• **Goal**:
Render all the material below as a numbered list, leaving out any blank lines.

• **Provided records**:
★ ★ ★ ★
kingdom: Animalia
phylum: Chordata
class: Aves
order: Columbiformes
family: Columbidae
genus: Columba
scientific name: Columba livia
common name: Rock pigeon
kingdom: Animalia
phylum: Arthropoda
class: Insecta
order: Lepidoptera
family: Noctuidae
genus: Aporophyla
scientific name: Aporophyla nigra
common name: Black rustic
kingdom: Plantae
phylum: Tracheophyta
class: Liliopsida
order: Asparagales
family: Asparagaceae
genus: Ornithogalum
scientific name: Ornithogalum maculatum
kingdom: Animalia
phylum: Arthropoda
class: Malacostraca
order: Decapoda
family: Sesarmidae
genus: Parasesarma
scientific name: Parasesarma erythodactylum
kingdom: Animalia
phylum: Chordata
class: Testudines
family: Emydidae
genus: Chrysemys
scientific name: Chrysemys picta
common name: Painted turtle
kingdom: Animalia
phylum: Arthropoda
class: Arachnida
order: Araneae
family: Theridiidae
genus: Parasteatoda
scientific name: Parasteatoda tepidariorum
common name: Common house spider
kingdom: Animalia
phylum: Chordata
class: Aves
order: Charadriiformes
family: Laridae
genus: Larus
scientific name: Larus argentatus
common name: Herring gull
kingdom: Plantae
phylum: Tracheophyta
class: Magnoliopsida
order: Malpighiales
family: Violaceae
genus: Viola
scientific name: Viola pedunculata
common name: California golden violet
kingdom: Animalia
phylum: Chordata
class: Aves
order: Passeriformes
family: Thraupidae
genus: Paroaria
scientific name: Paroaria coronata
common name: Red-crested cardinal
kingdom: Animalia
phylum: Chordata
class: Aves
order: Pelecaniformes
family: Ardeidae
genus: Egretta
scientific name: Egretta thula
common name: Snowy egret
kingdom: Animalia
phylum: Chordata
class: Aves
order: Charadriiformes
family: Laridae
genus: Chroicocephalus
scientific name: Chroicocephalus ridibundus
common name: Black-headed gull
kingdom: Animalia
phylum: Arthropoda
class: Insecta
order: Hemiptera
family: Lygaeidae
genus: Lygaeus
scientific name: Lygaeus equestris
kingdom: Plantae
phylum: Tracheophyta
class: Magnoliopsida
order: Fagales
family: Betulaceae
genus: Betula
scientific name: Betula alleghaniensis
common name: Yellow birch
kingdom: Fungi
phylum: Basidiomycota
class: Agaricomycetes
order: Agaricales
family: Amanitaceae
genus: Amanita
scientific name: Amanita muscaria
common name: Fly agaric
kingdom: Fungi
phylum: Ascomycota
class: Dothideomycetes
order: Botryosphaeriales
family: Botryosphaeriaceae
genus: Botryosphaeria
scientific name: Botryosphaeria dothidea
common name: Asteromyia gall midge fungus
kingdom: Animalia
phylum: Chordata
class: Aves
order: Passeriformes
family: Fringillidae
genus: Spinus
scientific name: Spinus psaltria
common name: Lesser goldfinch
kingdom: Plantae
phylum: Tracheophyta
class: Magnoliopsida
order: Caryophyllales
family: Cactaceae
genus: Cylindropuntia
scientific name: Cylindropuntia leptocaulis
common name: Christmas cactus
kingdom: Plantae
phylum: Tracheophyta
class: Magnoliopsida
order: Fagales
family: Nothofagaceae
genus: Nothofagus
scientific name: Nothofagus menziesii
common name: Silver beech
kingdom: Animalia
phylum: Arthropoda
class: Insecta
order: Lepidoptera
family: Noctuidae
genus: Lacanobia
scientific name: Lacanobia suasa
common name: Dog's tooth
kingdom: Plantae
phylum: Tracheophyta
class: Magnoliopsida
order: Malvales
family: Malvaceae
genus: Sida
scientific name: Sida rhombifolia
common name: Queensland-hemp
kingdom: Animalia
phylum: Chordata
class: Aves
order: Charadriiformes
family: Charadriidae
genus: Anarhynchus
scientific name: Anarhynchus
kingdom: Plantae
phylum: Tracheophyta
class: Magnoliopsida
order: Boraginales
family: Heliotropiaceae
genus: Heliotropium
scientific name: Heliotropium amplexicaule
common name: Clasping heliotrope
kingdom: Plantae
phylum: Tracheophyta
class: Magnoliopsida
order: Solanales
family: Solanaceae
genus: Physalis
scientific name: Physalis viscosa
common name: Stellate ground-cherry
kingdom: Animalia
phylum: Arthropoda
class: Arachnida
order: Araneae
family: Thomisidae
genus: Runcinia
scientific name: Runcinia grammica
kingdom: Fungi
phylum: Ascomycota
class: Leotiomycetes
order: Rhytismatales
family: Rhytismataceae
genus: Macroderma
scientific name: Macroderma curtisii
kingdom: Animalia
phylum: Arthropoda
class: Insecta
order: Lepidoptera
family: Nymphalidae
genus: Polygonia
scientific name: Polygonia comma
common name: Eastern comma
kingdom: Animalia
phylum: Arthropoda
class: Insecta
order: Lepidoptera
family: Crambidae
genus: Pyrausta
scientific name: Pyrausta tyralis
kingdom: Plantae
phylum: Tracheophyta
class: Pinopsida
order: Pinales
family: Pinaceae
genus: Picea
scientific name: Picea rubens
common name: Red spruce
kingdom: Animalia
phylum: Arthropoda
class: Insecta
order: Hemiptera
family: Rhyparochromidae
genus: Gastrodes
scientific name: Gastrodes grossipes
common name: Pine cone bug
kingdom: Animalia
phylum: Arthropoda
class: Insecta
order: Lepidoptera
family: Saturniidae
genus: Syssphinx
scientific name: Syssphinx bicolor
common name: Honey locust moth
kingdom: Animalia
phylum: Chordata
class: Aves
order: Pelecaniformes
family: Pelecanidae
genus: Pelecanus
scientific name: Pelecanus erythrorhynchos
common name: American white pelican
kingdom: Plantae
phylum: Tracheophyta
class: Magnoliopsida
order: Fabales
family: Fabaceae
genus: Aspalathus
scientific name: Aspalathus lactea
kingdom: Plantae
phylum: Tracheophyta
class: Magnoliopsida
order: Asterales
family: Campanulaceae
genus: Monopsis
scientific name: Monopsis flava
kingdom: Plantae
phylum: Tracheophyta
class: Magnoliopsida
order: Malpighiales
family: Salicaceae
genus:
★ ★ ★ ★
• **Written solution**:
1. kingdom: Animalia
2. phylum: Chordata
3. class: Aves
4. order: Columbiformes
5. family: Columbidae
6. genus: Columba
7. scientific name: Columba livia
8. common name: Rock pigeon
9. kingdom: Animalia
10. phylum: Arthropoda
11. class: Insecta
12. order: Lepidoptera
13. family: Noctuidae
14. genus: Aporophyla
15. scientific name: Aporophyla nigra
16. common name: Black rustic
17. kingdom: Plantae
18. phylum: Tracheophyta
19. class: Liliopsida
20. order: Asparagales
21. family: Asparagaceae
22. genus: Ornithogalum
23. scientific name: Ornithogalum maculatum
24. kingdom: Animalia
25. phylum: Arthropoda
26. class: Malacostraca
27. order: Decapoda
28. family: Sesarmidae
29. genus: Parasesarma
30. scientific name: Parasesarma erythodactylum
31. kingdom: Animalia
32. phylum: Chordata
33. class: Testudines
34. family: Emydidae
35. genus: Chrysemys
36. scientific name: Chrysemys picta
37. common name: Painted turtle
38. kingdom: Animalia
39. phylum: Arthropoda
40. class: Arachnida
41. order: Araneae
42. family: Theridiidae
43. genus: Parasteatoda
44. scientific name: Parasteatoda tepidariorum
45. common name: Common house spider
46. kingdom: Animalia
47. phylum: Chordata
48. class: Aves
49. order: Charadriiformes
50. family: Laridae
51. genus: Larus
52. scientific name: Larus argentatus
53. common name: Herring gull
54. kingdom: Plantae
55. phylum: Tracheophyta
56. class: Magnoliopsida
57. order: Malpighiales
58. family: Violaceae
59. genus: Viola
60. scientific name: Viola pedunculata
61. common name: California golden violet
62. kingdom: Animalia
63. phylum: Chordata
64. class: Aves
65. order: Passeriformes
66. family: Thraupidae
67. genus: Paroaria
68. scientific name: Paroaria coronata
69. common name: Red-crested cardinal
70. kingdom: Animalia
71. phylum: Chordata
72. class: Aves
73. order: Pelecaniformes
74. family: Ardeidae
75. genus: Egretta
76. scientific name: Egretta thula
77. common name: Snowy egret
78. kingdom: Animalia
79. phylum: Chordata
80. class: Aves
81. order: Charadriiformes
82. family: Laridae
83. genus: Chroicocephalus
84. scientific name: Chroicocephalus ridibundus
85. common name: Black-headed gull
86. kingdom: Animalia
87. phylum: Arthropoda
88. class: Insecta
89. order: Hemiptera
90. family: Lygaeidae
91. genus: Lygaeus
92. scientific name: Lygaeus equestris
93. kingdom: Plantae
94. phylum: Tracheophyta
95. class: Magnoliopsida
96. order: Fagales
97. family: Betulaceae
98. genus: Betula
99. scientific name: Betula alleghaniensis
100. common name: Yellow birch
101. kingdom: Fungi
102. phylum: Basidiomycota
103. class: Agaricomycetes
104. order: Agaricales
105. family: Amanitaceae
106. genus: Amanita
107. scientific name: Amanita muscaria
108. common name: Fly agaric
109. kingdom: Fungi
110. phylum: Ascomycota
111. class: Dothideomycetes
112. order: Botryosphaeriales
113. family: Botryosphaeriaceae
114. genus: Botryosphaeria
115. scientific name: Botryosphaeria dothidea
116. common name: Asteromyia gall midge fungus
117. kingdom: Animalia
118. phylum: Chordata
119. class: Aves
120. order: Passeriformes
121. family: Fringillidae
122. genus: Spinus
123. scientific name: Spinus psaltria
124. common name: Lesser goldfinch
125. kingdom: Plantae
126. phylum: Tracheophyta
127. class: Magnoliopsida
128. order: Caryophyllales
129. family: Cactaceae
130. genus: Cylindropuntia
131. scientific name: Cylindropuntia leptocaulis
132. common name: Christmas cactus
133. kingdom: Plantae
134. phylum: Tracheophyta
135. class: Magnoliopsida
136. order: Fagales
137. family: Nothofagaceae
138. genus: Nothofagus
139. scientific name: Nothofagus menziesii
140. common name: Silver beech
141. kingdom: Animalia
142. phylum: Arthropoda
143. class: Insecta
144. order: Lepidoptera
145. family: Noctuidae
146. genus: Lacanobia
147. scientific name: Lacanobia suasa
148. common name: Dog's tooth
149. kingdom: Plantae
150. phylum: Tracheophyta
151. class: Magnoliopsida
152. order: Malvales
153. family: Malvaceae
154. genus: Sida
155. scientific name: Sida rhombifolia
156. common name: Queensland-hemp
157. kingdom: Animalia
158. phylum: Chordata
159. class: Aves
160. order: Charadriiformes
161. family: Charadriidae
162. genus: Anarhynchus
163. scientific name: Anarhynchus
164. kingdom: Plantae
165. phylum: Tracheophyta
166. class: Magnoliopsida
167. order: Boraginales
168. family: Heliotropiaceae
169. genus: Heliotropium
170. scientific name: Heliotropium amplexicaule
171. common name: Clasping heliotrope
172. kingdom: Plantae
173. phylum: Tracheophyta
174. class: Magnoliopsida
175. order: Solanales
176. family: Solanaceae
177. genus: Physalis
178. scientific name: Physalis viscosa
179. common name: Stellate ground-cherry
180. kingdom: Animalia
181. phylum: Arthropoda
182. class: Arachnida
183. order: Araneae
184. family: Thomisidae
185. genus: Runcinia
186. scientific name: Runcinia grammica
187. kingdom: Fungi
188. phylum: Ascomycota
189. class: Leotiomycetes
190. order: Rhytismatales
191. family: Rhytismataceae
192. genus: Macroderma
193. scientific name: Macroderma curtisii
194. kingdom: Animalia
195. phylum: Arthropoda
196. class: Insecta
197. order: Lepidoptera
198. family: Nymphalidae
199. genus: Polygonia
200. scientific name: Polygonia comma
201. common name: Eastern comma
202. kingdom: Animalia
203. phylum: Arthropoda
204. class: Insecta
205. order: Lepidoptera
206. family: Crambidae
207. genus: Pyrausta
208. scientific name: Pyrausta tyralis
209. kingdom: Plantae
210. phylum: Tracheophyta
211. class: Pinopsida
212. order: Pinales
213. family: Pinaceae
214. genus: Picea
215. scientific name: Picea rubens
216. common name: Red spruce
217. kingdom: Animalia
218. phylum: Arthropoda
219. class: Insecta
220. order: Hemiptera
221. family: Rhyparochromidae
222. genus: Gastrodes
223. scientific name: Gastrodes grossipes
224. common name: Pine cone bug
225. kingdom: Animalia
226. phylum: Arthropoda
227. class: Insecta
228. order: Lepidoptera
229. family: Saturniidae
230. genus: Syssphinx
231. scientific name: Syssphinx bicolor
232. common name: Honey locust moth
233. kingdom: Animalia
234. phylum: Chordata
235. class: Aves
236. order: Pelecaniformes
237. family: Pelecanidae
238. genus: Pelecanus
239. scientific name: Pelecanus erythrorhynchos
240. common name: American white pelican
241. kingdom: Plantae
242. phylum: Tracheophyta
243. class: Magnoliopsida
244. order: Fabales
245. family: Fabaceae
246. genus: Aspalathus
247. scientific name: Aspalathus lactea
248. kingdom: Plantae
249. phylum: Tracheophyta
250. class: Magnoliopsida
251. order: Asterales
252. family: Campanulaceae
253. genus: Monopsis
254. scientific name: Monopsis flava
255. kingdom: Plantae
256. phylum: Tracheophyta
257. class: Magnoliopsida
258. order: Malpighiales
259. family: Salicaceae
260. genus:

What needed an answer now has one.